Friday, May 16, 2014

NAACP MOVES TO MAKE ITSELF EVEN LESS CREDIBLE…


In a move that I’m sure must have left at least a few scratching their heads, earlier this week the NAACP took what I would say was an unusual step and one likely to further reduce what credibility it may still possess as an organization whose primary purpose was once to promote racial equality. And in choosing to demonstrate that it has become nothing more than a mere shadow of its former self, and in the process nothing more than a front group for the Democrat Party, the Los Angeles chapter of this once venerable organization made its selection of its "Person of the Year."

As you all know, or should know unless you’ve been living under a rock, it was the Los Angeles chapter that withdrew its lifetime achievement award intended for embattled LA Clippers owner Donald Sterling last month.

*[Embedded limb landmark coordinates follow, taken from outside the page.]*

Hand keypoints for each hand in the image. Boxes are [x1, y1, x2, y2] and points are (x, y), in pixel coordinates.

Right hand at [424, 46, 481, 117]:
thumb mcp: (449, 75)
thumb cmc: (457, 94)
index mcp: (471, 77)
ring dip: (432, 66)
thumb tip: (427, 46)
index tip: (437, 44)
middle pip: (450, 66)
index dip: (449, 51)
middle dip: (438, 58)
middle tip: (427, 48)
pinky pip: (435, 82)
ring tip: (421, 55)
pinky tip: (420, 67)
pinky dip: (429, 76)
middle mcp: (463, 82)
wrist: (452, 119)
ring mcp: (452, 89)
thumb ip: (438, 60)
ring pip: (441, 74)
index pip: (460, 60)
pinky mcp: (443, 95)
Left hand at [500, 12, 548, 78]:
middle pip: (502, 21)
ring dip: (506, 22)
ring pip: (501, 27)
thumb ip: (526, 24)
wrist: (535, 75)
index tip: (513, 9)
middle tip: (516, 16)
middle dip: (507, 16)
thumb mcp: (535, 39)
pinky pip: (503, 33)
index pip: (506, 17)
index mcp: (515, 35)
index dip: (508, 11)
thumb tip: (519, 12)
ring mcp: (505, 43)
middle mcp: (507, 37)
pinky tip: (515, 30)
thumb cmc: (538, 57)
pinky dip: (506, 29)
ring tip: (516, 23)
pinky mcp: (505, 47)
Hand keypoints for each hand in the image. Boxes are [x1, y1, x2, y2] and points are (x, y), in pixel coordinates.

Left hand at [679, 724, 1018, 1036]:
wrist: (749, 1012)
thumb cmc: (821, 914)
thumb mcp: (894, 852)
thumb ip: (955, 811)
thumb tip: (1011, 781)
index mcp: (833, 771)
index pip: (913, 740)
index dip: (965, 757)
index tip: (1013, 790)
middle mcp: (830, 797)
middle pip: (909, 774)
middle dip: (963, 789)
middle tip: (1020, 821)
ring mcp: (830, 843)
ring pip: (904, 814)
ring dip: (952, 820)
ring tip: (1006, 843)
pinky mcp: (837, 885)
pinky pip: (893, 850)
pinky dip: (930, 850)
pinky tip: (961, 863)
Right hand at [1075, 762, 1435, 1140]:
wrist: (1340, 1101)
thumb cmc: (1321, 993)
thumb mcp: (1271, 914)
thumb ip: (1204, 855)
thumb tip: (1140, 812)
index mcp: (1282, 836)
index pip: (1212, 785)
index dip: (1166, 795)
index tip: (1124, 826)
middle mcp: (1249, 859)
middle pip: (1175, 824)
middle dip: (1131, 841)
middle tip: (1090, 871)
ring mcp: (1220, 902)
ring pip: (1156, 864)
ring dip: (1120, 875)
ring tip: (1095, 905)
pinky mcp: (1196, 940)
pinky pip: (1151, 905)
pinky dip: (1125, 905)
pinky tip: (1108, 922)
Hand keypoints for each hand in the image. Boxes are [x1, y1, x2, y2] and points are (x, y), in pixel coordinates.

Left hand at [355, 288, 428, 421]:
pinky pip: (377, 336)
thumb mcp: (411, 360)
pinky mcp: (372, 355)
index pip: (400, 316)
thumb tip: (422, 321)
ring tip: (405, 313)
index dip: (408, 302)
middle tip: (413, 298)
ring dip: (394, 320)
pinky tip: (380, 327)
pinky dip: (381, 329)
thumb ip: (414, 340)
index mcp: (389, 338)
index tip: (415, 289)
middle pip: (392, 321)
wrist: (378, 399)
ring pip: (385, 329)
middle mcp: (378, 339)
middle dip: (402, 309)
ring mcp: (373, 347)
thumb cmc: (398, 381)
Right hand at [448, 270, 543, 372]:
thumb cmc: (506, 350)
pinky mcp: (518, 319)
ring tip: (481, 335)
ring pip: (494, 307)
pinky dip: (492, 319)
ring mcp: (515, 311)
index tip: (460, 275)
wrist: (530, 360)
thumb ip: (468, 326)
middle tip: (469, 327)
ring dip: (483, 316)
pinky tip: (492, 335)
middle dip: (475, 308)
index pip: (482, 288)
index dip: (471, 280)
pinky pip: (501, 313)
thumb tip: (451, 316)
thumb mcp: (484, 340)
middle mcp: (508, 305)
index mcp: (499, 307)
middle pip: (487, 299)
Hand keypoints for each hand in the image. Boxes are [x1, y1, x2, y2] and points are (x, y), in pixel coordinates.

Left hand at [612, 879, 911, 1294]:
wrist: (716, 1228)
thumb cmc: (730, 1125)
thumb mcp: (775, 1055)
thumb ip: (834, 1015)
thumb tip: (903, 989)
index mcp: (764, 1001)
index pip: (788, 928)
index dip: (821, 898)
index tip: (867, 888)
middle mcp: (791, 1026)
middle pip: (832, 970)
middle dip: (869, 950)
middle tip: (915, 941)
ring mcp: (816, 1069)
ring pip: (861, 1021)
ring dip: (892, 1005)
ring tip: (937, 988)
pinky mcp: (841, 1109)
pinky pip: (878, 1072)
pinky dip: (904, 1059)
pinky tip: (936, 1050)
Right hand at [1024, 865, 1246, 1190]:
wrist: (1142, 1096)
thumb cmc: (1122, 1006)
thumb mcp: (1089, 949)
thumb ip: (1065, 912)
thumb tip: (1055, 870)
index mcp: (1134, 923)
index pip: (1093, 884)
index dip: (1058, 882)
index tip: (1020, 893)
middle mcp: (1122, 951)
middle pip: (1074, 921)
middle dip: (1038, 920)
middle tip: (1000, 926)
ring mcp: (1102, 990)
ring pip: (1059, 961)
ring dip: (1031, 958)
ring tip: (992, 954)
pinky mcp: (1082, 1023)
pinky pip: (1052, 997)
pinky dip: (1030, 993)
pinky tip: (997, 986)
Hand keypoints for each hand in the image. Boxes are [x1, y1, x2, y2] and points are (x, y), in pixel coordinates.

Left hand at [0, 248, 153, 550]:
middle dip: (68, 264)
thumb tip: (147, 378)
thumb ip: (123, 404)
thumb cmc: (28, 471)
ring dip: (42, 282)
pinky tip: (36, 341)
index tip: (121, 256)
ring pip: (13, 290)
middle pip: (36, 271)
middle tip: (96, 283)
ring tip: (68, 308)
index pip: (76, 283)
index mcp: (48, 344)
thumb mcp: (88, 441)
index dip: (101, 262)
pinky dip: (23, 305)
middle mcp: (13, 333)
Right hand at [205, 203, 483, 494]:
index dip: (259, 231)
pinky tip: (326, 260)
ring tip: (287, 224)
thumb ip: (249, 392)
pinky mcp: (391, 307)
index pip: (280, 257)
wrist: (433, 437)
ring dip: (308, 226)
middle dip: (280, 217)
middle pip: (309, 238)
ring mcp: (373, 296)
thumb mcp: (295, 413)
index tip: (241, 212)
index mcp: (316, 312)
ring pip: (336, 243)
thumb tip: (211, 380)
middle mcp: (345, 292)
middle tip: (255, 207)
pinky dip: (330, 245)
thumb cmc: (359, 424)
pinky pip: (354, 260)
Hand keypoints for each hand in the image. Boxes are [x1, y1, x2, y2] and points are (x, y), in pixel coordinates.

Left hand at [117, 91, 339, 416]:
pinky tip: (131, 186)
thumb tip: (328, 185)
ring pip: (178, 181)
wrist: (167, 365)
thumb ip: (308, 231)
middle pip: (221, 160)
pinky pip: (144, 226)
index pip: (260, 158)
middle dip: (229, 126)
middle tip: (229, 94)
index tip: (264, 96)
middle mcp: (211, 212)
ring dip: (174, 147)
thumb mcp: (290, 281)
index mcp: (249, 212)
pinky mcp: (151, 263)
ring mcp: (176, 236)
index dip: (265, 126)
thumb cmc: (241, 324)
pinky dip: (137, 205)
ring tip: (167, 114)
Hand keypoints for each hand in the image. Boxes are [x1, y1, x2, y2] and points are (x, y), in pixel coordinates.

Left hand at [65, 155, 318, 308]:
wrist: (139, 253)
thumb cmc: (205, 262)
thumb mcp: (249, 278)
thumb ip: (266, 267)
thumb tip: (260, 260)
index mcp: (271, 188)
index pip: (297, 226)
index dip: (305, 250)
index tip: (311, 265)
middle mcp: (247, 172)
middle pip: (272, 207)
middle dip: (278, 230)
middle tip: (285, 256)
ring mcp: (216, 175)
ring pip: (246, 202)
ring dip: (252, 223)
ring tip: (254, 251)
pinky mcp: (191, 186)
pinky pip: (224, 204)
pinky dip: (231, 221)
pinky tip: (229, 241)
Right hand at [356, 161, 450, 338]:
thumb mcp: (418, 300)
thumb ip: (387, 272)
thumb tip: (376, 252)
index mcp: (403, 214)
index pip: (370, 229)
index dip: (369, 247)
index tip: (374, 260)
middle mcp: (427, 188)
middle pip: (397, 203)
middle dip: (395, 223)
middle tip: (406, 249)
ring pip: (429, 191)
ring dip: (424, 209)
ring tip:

So as it set out on a quest for a suitable replacement it evidently had little luck in finding someone who would actually be worthy of the award. So with very few options available to it, it was forced to settle for, of all people, Al ‘Bull Horn’ Sharpton as its ‘new’ "Person of the Year." This bogus award was given to ‘Bull Horn’ on Thursday evening, in Sterling's absence.

In his acceptance speech old ‘Bull Horn’ wasted little time in taking a jab at Sterling, saying to those in the audience, "Sterling may be rich but he’s not as rich as the history of this organization." Well that might be a bit of an exaggeration, especially if we’re going to be including this organization’s more recent foray into Democrat Party politics. And while the group may have chose to distance itself from Sterling after a recently released recording of his using racial language, there’s no arguing that old Al ‘Bull Horn’ Sharpton has his own history of racial controversy.

I’m sure most will remember ‘Bull Horn’s’ involvement in any number of racially tainted incidents over the years including the making of false accusations in the racially charged Tawana Brawley case, the inciting of anti-Jewish mobs in New York in the early 1990s, or fanning racial outrage in the Trayvon Marin case. So it strikes me that if this group was truly interested in what it claims to be interested in, the last person that they would have seen as worthy of being their "Person of the Year" would have been Al. Such a selection only serves to demean all the previous winners of the award.